*** Opening DATASET EXCERPTS ***
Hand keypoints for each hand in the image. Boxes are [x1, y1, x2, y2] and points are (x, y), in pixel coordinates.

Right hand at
*** Closing DATASET EXCERPTS ***
*** Opening DATASET EXCERPTS ***
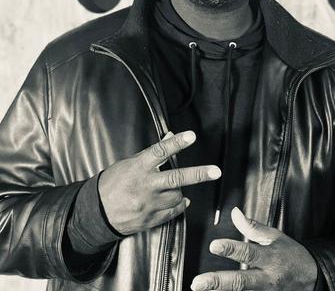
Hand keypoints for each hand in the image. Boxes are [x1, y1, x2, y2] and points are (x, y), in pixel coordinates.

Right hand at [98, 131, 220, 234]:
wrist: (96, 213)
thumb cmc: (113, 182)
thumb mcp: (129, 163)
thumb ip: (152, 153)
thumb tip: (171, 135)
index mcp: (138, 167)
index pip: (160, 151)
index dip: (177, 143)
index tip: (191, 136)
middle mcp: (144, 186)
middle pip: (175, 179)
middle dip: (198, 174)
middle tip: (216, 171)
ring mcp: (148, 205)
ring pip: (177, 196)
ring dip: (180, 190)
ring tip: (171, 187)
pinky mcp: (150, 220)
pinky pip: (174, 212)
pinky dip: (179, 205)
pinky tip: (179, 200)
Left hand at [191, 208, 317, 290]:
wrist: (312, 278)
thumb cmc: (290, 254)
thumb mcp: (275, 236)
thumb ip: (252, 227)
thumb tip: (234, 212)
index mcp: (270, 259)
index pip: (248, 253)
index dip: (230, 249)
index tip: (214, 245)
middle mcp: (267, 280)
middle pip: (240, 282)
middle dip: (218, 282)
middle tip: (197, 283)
*** Closing DATASET EXCERPTS ***
WORK REQUEST: The answer is the run of lines above from the line containing "index tip: (191, 136)" through the line containing "middle tip: (197, 283)", copied exactly and alone.

EXPECTED OUTPUT:
index tip: (191, 136)
middle mcp: (144, 186)
middle pip: (175, 179)
middle dip: (198, 174)
middle tip: (216, 171)
ring mcp: (148, 205)
ring pip: (177, 196)
ring dip: (180, 190)
ring tip: (171, 187)
pinky mcp: (150, 220)
pinky pip: (174, 212)
pinky dip: (179, 205)
pinky tip: (179, 200)
Left hand at [191, 208, 317, 290]:
wrist: (312, 278)
thumb cmc: (290, 254)
thumb mcp: (275, 236)
thumb ip: (252, 227)
thumb tip: (234, 212)
index mcp: (270, 259)
index pip: (248, 253)
index dip: (230, 249)
index tip: (214, 245)
middle mcp: (267, 280)
middle pip: (240, 282)
middle dip: (218, 282)
middle tip: (197, 283)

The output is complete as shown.